SUPER FIT WITH SUPERSETS
EVER PERFORMED EXERCISES AS A SUPERSET?
If not, get ready for an awesome way to maximize your training!
A superset is simply two exercises performed back-to-back with no rest between. If you take a rest, you’ll take it after you have performed both exercises (between supersets).
What are the benefits of performing exercises in supersets over traditional resistance training (in which you take a break after every set)?
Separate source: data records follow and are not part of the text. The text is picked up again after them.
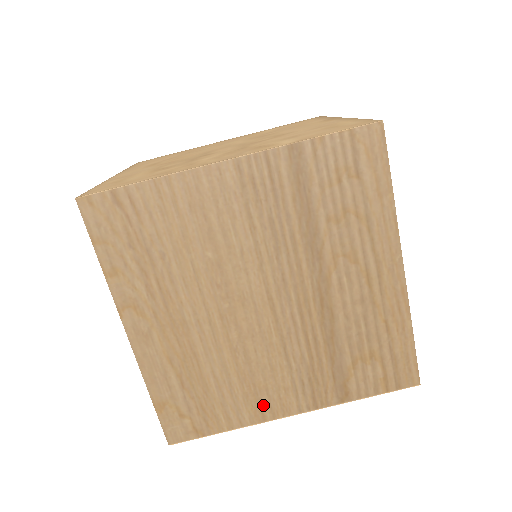
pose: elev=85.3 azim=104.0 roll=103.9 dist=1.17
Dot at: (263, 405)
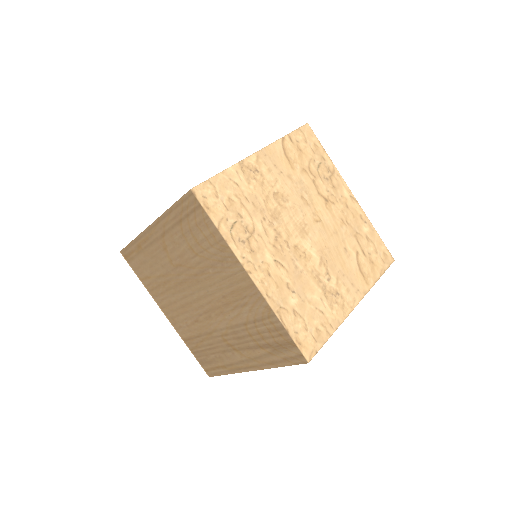
Dot at: occluded
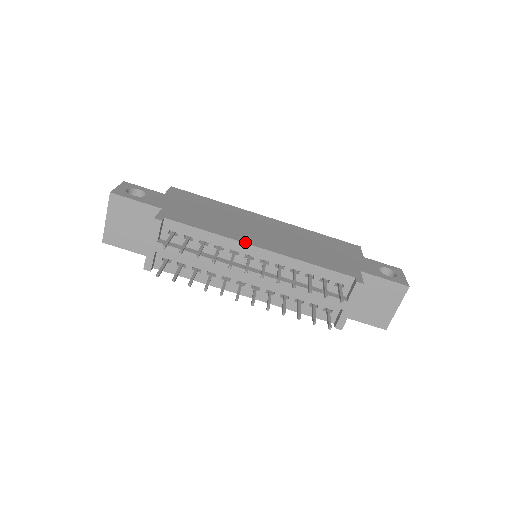
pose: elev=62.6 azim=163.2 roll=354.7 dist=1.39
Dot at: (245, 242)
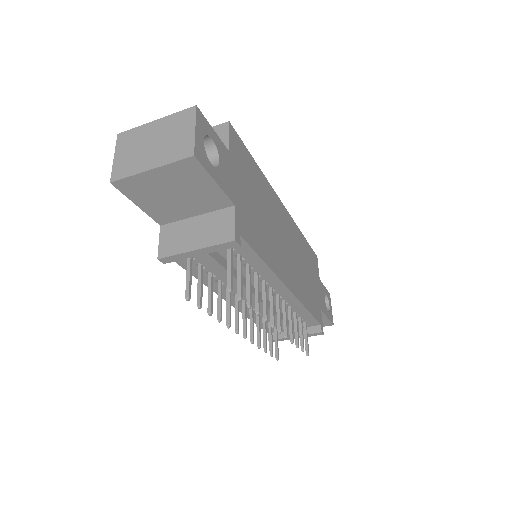
Dot at: (283, 280)
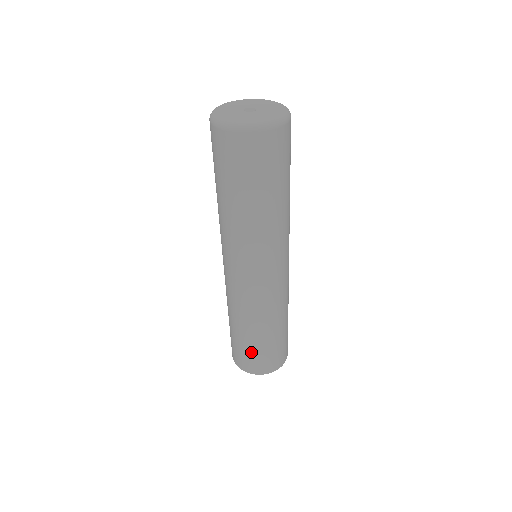
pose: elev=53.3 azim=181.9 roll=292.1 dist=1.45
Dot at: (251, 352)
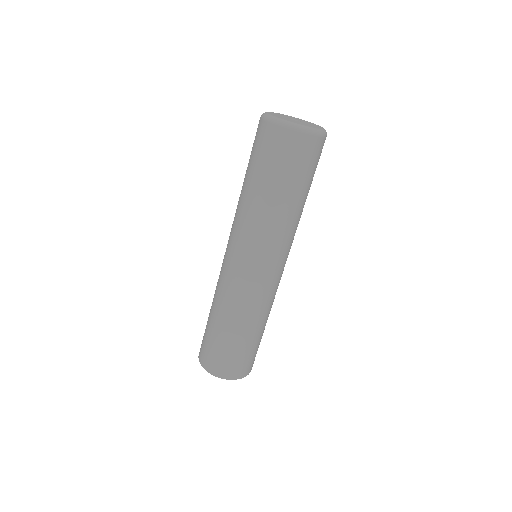
Dot at: (239, 354)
- They are very time-efficient
- They challenge your cardiorespiratory system
- Depending on how you perform them, you can really focus on increasing muscle size (hypertrophy) and/or on getting a very well-rounded workout
All of this equals more bang for your buck – you can challenge your muscles and increase your metabolic demand so you’re burning more calories.
You can structure your supersets in several ways. My favorite is to combine opposing muscle groups (muscle groups that perform the opposite actions) into one superset so that my muscles get plenty of rest before I use them again and so that I balance out the muscle groups I'm using. Here are a few superset examples you can try:
- Superset 1: Squats & Deadlifts - Squats focus on Buns & Thighs (Quadriceps); Deadlifts focus on Buns & Hamstrings
- Superset 2: Bent Over Row & Pushups - Bent Over Rows focus on Back; Pushups focus on Chest
- Superset 3: Back Extension & Ab Crunch - Back Extensions focus on Low Back; Ab Crunch focuses on Abs (Specifically Rectus Abdominis - **I don't do a lot of crunches for many reasons that I'll definitely share in another post, but for the purpose of this post they are an opposing muscle group to the low back)
SUPERSET 1: SQUAT
SUPERSET 1: DEADLIFT
SUPERSET 2: BENT OVER ROW
SUPERSET 3: BACK EXTENSION
SUPERSET 2: PUSHUPS
SUPERSET 3: AB CRUNCH
I hope this post helps you when you're structuring your workouts!! I'd love to see what your workouts look like - be sure to use the hashtag #HMBgirl when posting to Instagram and I'll be sure to show some love!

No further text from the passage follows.